For a city that has built its identity around freedom, markets, and zero state income tax, this is a jarring contradiction that nobody seems particularly motivated to fix. There is no formal push at the City Council level to re-enter the competitive market, and no serious legislative effort in Austin to revisit the SB 7 opt-out. The discourse is entirely online commentary. The situation is what it is: a municipal utility with a captive customer base, no competitive pressure, and a direct pipeline to city government coffers. Every month when you pay your electric bill in Austin, you are participating in a government revenue model that most Texans — living in a deregulated market — left behind two decades ago.

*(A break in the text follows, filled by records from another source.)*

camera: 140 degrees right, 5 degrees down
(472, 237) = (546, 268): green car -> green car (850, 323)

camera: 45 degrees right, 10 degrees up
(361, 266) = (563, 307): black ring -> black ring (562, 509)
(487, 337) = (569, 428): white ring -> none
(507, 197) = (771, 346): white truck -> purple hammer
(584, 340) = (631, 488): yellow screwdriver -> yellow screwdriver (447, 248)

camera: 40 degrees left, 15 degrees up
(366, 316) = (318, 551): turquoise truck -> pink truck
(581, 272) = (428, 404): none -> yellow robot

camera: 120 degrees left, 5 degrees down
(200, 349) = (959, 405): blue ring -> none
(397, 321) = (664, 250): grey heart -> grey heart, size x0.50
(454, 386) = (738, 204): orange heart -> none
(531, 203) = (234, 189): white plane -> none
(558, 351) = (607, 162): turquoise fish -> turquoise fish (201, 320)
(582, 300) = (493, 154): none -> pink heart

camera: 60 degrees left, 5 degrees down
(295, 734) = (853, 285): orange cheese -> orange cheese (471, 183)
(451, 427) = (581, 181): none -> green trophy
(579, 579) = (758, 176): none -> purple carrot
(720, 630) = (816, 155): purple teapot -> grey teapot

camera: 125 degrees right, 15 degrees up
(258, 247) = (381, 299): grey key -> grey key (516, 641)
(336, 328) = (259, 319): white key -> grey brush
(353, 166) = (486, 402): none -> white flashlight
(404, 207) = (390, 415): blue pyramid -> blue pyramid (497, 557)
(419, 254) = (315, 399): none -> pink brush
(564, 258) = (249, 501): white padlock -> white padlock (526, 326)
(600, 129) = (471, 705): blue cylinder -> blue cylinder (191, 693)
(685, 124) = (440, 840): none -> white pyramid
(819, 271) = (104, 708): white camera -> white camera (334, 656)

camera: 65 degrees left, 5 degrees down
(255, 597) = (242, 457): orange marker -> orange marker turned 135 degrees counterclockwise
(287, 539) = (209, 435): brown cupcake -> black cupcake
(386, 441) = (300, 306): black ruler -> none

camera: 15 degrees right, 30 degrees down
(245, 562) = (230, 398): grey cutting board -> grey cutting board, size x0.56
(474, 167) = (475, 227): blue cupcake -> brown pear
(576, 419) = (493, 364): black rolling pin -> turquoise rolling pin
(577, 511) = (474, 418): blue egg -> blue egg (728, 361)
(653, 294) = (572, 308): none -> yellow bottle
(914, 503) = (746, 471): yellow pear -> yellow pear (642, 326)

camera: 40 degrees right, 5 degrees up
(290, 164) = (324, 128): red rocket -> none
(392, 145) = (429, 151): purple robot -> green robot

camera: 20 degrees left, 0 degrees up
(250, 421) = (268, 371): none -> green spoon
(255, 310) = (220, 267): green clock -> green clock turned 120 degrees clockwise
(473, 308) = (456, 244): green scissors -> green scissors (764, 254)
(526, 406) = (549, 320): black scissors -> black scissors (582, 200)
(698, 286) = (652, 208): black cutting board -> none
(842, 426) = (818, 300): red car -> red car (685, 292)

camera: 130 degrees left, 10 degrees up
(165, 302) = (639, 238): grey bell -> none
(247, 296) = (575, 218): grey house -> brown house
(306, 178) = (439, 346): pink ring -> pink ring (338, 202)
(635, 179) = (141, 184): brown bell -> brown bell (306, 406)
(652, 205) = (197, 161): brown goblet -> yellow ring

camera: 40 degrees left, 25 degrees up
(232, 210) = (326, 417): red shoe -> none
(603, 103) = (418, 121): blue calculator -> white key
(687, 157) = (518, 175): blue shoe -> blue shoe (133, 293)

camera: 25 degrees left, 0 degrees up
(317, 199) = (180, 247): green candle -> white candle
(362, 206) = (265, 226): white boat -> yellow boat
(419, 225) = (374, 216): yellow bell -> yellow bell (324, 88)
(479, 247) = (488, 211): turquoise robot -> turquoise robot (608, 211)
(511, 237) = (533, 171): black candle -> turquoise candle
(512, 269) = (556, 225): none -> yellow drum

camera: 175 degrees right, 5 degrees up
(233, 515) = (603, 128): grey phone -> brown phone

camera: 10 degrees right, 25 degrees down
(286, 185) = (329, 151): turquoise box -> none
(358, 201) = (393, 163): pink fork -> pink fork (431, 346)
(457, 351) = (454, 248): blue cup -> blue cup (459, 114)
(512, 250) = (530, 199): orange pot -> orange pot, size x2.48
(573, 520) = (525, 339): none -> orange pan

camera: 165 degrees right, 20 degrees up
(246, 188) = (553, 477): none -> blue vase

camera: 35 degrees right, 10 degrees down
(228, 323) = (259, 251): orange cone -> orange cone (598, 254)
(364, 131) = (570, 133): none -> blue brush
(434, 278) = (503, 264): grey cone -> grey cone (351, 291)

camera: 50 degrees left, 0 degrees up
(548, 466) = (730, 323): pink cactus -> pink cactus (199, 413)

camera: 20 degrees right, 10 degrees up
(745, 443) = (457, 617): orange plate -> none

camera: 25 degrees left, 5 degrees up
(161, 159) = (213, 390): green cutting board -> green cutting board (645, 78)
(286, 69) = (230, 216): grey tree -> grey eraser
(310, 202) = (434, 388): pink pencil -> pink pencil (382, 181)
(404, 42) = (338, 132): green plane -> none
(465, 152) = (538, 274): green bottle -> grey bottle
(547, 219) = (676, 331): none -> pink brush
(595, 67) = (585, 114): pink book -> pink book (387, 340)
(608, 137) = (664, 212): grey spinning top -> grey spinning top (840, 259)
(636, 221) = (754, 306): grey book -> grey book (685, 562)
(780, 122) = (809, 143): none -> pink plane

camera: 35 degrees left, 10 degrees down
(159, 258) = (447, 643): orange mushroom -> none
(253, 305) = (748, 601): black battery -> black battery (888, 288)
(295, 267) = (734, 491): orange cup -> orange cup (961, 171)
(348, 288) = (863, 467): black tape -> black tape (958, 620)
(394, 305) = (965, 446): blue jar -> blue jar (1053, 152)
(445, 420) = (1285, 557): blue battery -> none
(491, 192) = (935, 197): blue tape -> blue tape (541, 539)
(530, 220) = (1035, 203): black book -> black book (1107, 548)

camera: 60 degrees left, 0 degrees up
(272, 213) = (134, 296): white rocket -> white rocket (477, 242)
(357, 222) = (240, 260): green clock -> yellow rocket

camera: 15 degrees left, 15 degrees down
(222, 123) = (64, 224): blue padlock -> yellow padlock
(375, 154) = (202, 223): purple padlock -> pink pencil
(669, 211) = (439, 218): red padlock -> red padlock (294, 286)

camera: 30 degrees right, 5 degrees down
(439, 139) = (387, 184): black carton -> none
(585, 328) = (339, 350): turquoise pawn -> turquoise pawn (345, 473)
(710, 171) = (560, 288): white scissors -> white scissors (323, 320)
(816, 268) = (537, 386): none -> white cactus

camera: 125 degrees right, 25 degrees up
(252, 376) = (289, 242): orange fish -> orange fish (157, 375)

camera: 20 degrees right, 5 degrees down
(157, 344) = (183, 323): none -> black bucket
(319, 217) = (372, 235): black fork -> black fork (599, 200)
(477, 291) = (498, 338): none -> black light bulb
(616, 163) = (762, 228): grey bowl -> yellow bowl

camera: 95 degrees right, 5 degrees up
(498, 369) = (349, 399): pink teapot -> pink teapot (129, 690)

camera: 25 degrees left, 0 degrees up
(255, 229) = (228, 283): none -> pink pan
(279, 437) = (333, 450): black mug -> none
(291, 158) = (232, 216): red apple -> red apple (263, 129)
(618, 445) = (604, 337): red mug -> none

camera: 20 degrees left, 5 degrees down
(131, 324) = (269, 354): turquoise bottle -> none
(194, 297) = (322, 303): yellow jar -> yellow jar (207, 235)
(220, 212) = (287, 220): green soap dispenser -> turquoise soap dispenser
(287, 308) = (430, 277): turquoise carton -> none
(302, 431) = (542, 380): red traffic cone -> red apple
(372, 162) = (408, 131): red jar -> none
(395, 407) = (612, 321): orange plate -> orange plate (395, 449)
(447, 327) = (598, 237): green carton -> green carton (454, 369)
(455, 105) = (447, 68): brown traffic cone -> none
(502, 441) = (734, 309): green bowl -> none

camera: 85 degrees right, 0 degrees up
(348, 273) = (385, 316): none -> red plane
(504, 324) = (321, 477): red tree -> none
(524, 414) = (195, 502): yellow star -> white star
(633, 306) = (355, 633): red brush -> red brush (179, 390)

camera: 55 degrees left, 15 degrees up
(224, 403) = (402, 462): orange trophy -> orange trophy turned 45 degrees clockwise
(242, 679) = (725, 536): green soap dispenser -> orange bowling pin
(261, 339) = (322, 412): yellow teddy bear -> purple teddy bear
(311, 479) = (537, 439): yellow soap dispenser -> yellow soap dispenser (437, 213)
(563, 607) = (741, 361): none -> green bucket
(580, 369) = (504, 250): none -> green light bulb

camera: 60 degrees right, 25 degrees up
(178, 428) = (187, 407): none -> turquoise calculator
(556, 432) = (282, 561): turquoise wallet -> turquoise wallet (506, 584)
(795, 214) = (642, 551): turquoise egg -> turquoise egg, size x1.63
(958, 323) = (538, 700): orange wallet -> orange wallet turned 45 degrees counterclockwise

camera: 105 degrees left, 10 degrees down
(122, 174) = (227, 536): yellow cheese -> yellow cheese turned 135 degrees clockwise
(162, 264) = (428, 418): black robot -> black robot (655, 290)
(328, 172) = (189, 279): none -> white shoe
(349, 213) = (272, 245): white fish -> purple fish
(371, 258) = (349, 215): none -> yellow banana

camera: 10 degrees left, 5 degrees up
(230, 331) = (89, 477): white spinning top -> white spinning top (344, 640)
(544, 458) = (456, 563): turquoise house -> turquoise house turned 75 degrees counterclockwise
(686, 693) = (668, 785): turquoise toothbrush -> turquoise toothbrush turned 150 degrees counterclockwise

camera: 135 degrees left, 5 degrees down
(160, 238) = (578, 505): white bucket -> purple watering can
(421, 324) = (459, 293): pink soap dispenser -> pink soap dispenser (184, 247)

Sources: Austin Energy history, Austin Energy FY2024 Annual Report, Texas deregulation vs. Austin monopoly, Casar utility bill viral post

Weird Austin

One Thing

Texas is simultaneously running a $3.4 billion data center gold rush and hiding a government electricity monopoly inside your monthly light bill. That range — from audacious private capital to sleepy municipal capture — is the actual Austin story right now.